The Earth is the root and the source of our culture. She keeps our memories, she receives our ancestors and she therefore demands that we honour her… We have to take care of her so that our children and grandchildren may continue to benefit from her. If the world does not learn now to show respect to nature, what kind of future will the new generations have?*
The world’s 370 million indigenous peoples make up five per cent of the global population but 15 per cent of the world’s poor. They suffer markedly higher rates of landlessness, malnutrition and displacement, and have lower levels of literacy and access to health services. They are also among the first to face the direct consequences of climate change.
At the beginning of the 1990s, the UN looked set to make great strides towards addressing these issues. In 1990, the Intergovernmental Panel on Climate Change released its first major scientific assessment. Two years later, an unprecedented number of world leaders and NGOs headed to Rio de Janeiro for the UN Earth Summit. The Summit led to the creation of three major conventions, on climate change, biodiversity and desertification, and eventually to the 1997 Kyoto Protocol, the first international agreement to set binding emission reduction targets for developed states.
Action on indigenous issues was also gathering steam.

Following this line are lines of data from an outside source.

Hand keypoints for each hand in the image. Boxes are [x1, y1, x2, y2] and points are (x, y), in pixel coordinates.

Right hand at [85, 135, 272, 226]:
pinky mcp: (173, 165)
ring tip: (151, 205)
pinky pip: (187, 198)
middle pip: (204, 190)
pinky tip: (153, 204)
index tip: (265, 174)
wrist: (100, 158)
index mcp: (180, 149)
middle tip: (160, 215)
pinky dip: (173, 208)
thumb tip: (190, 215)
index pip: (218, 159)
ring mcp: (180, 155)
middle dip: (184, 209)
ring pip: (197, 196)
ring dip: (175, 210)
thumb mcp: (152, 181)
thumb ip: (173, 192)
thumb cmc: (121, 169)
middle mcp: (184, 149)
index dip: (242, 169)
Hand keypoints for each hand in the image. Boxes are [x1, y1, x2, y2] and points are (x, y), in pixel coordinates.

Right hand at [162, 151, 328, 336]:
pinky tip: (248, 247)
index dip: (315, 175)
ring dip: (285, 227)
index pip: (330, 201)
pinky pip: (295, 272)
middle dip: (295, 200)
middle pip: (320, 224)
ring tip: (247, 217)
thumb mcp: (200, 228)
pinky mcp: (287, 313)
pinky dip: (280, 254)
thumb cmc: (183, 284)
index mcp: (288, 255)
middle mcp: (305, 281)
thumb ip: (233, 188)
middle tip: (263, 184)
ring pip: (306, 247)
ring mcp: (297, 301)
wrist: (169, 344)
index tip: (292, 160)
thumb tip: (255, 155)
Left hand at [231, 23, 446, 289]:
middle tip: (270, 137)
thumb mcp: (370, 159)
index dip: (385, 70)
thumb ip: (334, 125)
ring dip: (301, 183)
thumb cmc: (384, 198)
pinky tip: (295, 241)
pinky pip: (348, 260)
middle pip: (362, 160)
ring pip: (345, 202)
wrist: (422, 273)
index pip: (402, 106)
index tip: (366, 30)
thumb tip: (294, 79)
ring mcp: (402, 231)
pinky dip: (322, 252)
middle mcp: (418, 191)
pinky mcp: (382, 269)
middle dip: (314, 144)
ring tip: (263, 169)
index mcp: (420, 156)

The General Assembly declared 1993 to be the International Year of the World’s Indigenous People, and the first International Decade began in 1995. After several years of work, the first draft of a Declaration on the Rights of Indigenous Peoples was completed, and discussions were held on establishing a Permanent Forum on Indigenous Issues, eventually created in 2000.
In the new millennium, progress slowed. It was only in 2007 that the General Assembly finally adopted the Declaration. It is not binding on states but four countries with substantial indigenous populations – Australia, Canada, New Zealand and the US – still voted against it. The Kyoto Protocol did not enter into force until 2005 and efforts to negotiate a successor agreement ended in disarray at the end of the decade. Today, prospects for the 2015 UN climate conference are more promising and the Declaration’s opponents have reversed their position. But the journey from agreement to implementation will be long.

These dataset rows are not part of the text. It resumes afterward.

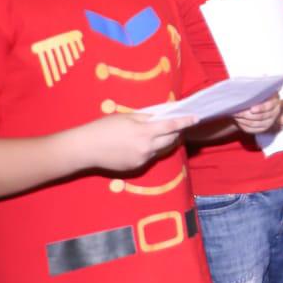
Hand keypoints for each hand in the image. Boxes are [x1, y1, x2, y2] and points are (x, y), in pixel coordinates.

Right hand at [78, 112, 193, 171]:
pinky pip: (150, 157)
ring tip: (165, 134)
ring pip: (162, 150)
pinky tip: (146, 144)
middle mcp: (147, 148)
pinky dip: (152, 150)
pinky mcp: (136, 168)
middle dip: (178, 132)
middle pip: (171, 140)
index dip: (186, 121)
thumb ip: (146, 117)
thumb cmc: (104, 128)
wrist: (85, 149)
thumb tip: (162, 115)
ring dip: (166, 142)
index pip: (172, 126)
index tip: (196, 118)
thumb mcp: (127, 116)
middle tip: (181, 125)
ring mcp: (142, 159)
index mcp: (145, 132)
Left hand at [234, 95, 282, 134]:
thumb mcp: (257, 90)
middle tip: (236, 112)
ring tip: (235, 115)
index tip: (252, 109)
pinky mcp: (263, 128)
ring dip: (244, 120)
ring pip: (256, 124)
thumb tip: (245, 92)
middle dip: (247, 115)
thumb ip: (254, 91)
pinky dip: (244, 125)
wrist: (255, 102)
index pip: (269, 106)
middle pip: (261, 117)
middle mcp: (275, 112)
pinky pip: (253, 130)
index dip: (261, 108)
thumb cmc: (255, 94)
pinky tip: (238, 120)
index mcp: (275, 100)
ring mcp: (270, 121)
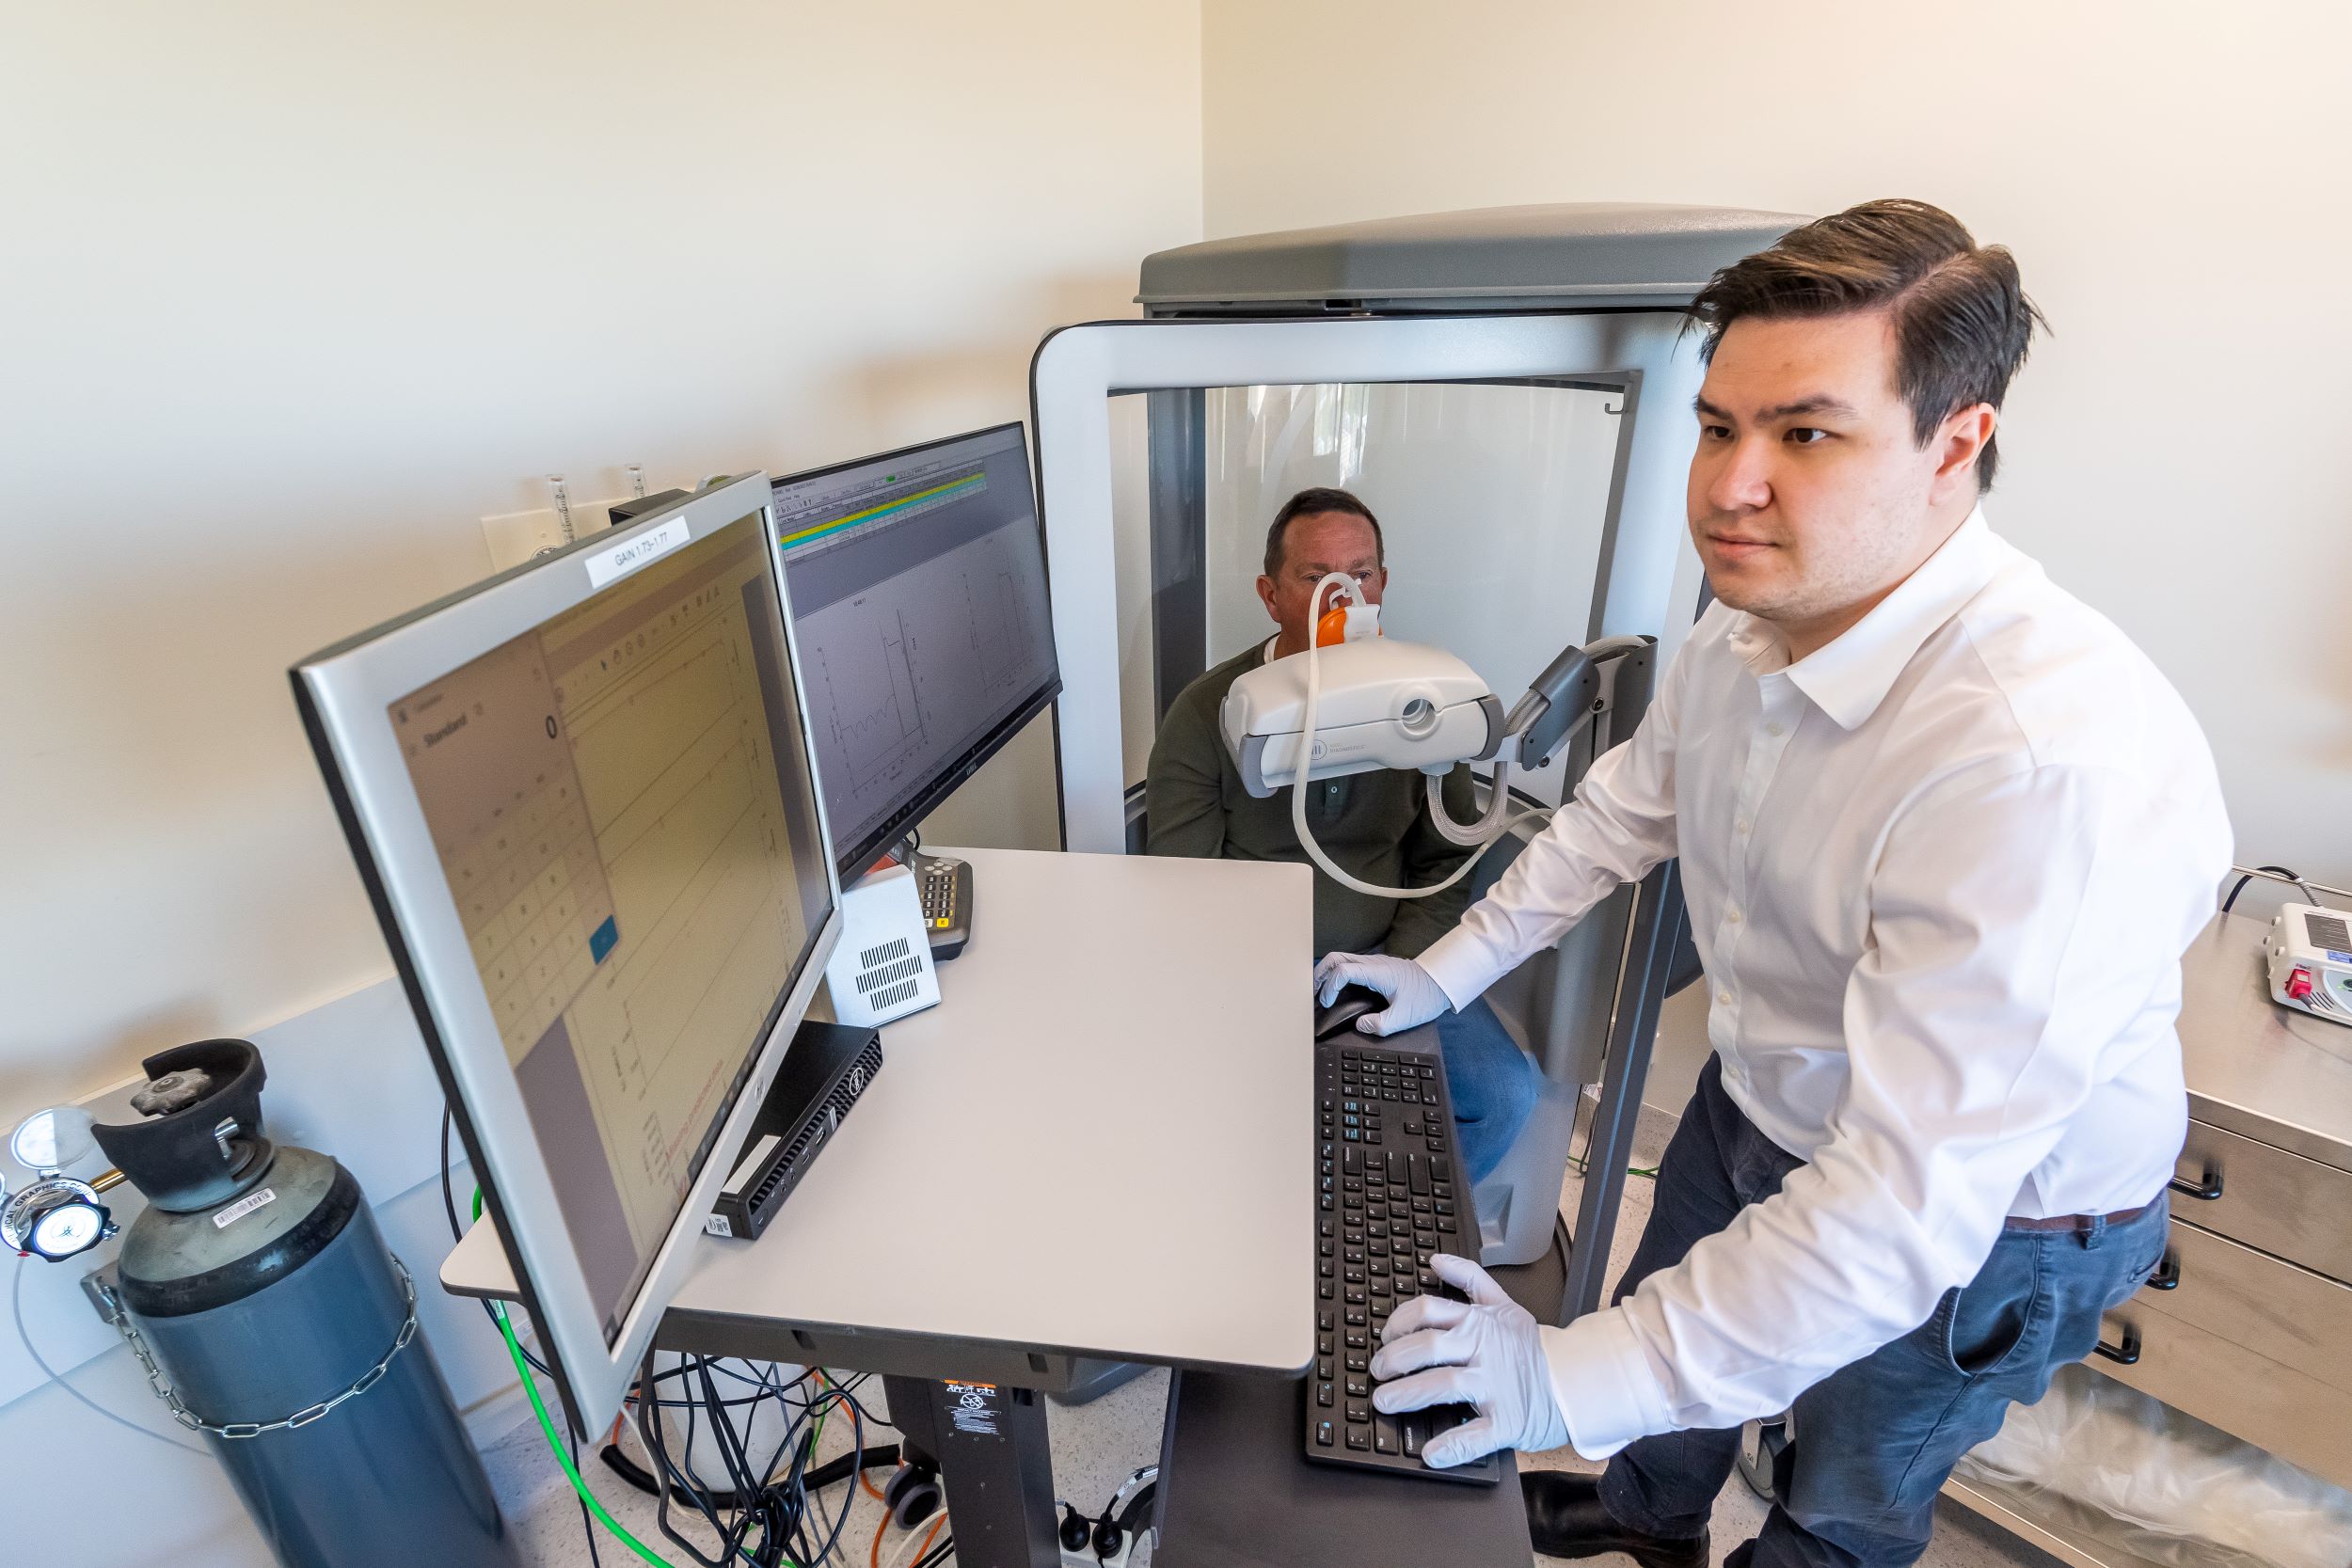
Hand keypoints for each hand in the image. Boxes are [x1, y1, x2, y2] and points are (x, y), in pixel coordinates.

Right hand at [1312, 952, 1450, 1035]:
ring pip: (1342, 959)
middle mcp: (1373, 963)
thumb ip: (1380, 1025)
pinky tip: (1338, 989)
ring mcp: (1374, 963)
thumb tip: (1360, 1025)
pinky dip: (1337, 974)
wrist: (1443, 982)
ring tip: (1321, 992)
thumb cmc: (1426, 996)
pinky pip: (1350, 965)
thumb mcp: (1405, 1017)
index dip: (1329, 987)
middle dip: (1320, 975)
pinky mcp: (1377, 967)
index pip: (1342, 971)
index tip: (1326, 1003)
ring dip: (1327, 973)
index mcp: (1377, 972)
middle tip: (1313, 994)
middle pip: (1335, 958)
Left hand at [1369, 1253, 1567, 1466]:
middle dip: (1393, 1360)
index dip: (1398, 1323)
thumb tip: (1437, 1261)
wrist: (1578, 1379)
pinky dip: (1450, 1446)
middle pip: (1427, 1347)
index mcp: (1478, 1323)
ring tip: (1385, 1403)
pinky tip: (1431, 1452)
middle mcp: (1482, 1351)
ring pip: (1442, 1385)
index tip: (1385, 1337)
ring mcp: (1493, 1386)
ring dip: (1407, 1395)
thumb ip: (1469, 1279)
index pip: (1427, 1312)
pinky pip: (1474, 1435)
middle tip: (1377, 1372)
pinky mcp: (1506, 1421)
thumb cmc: (1535, 1348)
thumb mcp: (1503, 1304)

Rigoberta Menchú Tum, a Quiché Mayan, has been at the forefront of indigenous rights and environmental activism for three decades. Her village in Guatemala was one of several hundred that was levelled to the ground in the 1970s. Her father, who was active in the Committee of the Peasant Union, was murdered; her mother and brother were tortured.
In response, Rigoberta became a campaigner. She was one of the first indigenous delegates to the UN and a member of the working group that drafted the Declaration. Later she served as a UNESCO Goodwill Ambassador. In 1992, she was awarded a Nobel Peace Prize. Her fight continues.